At the end of the day it’s the mortgage where first time buyers need to be the most careful and thoroughly evaluate which of them fits their needs and the budget. Most lenders won’t entertain a large majority of borrowers (even those who are qualified) and being turned down is common. If the mortgage application is approved, take the time to carefully read the terms of the mortgage since that’s likely going to be the biggest expense on top of bills and everything else.
Pretty much everyone shares the same question when it comes to the real estate market: when will it be over? In a perfect world such a question would not exist and we’d all be able to pinpoint the problem and fix it but realistically speaking, there’s no surefire solution to determine when the downturn that has affected Miami Beach real estate and beyond will cease.

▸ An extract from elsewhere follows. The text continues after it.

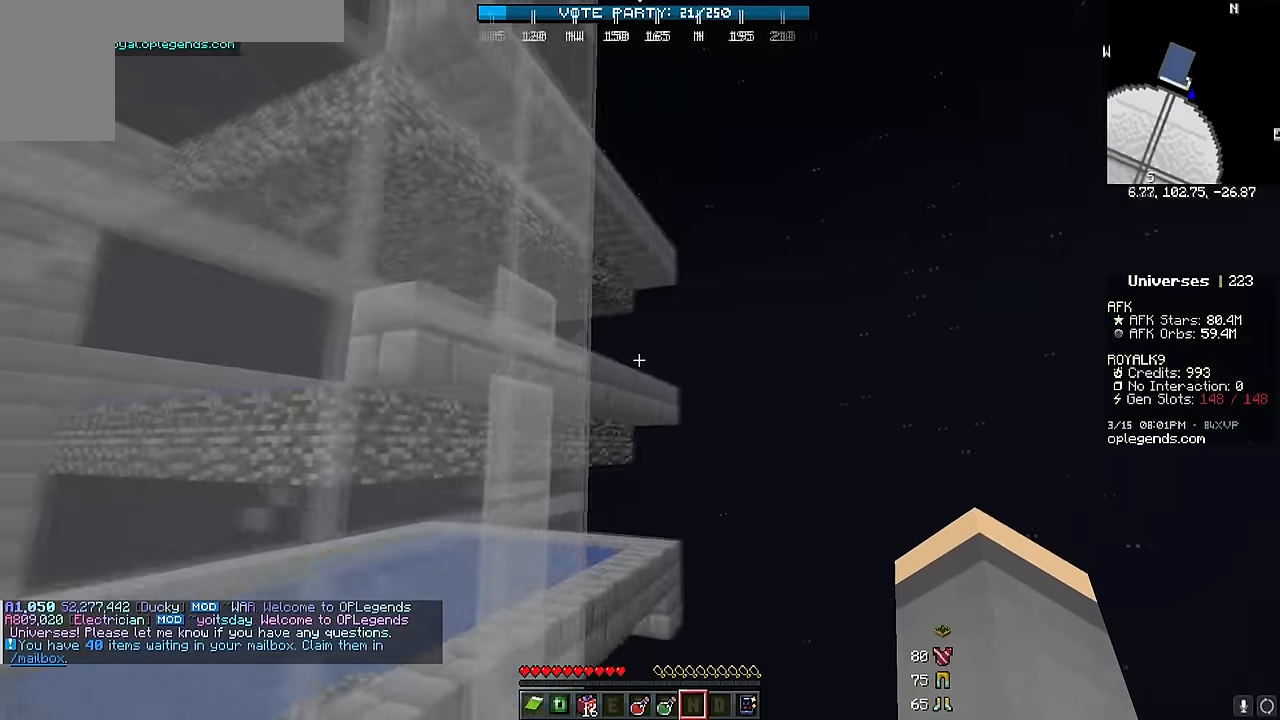
{"keys": [], "mouse": [], "events": [[250, "d", "up"]]}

The good news is that small positive signs continue to appear every so often, ranging from modest existing home sales increases to buyers becoming less hesitant about seizing upon the record low prices for South Beach luxury condos.
As all this occurs in small doses, most people are keeping a close eye on when the Miami Beach real estate market will finally bottom out, signaling a potential market rebirth. It appears that this may be arriving a little sooner than anticipated as investors are now purchasing distressed South Beach real estate. For multiple reasons, real estate investment companies have been putting aside their considerable funds they normally use towards purchasing property. Perhaps feeling slightly more reassured they’re now intending to use over $25 billion towards the purchase of low-priced distressed properties in South Florida.
While this does to some degree acknowledge that investors have let go of a few jitters that made buying a Miami Beach Florida condo such a risky investment (as some of them have already done), this does not mean the market is necessarily on an upswing. For the time being the prices and values for Miami Beach condos and homes are either declining or simply remaining idle and this situation may remain that way for some time. This is obviously unfavorable news for existing homeowners attempting to sell but once again reinforces the fact that Miami Beach is a buyer’s market.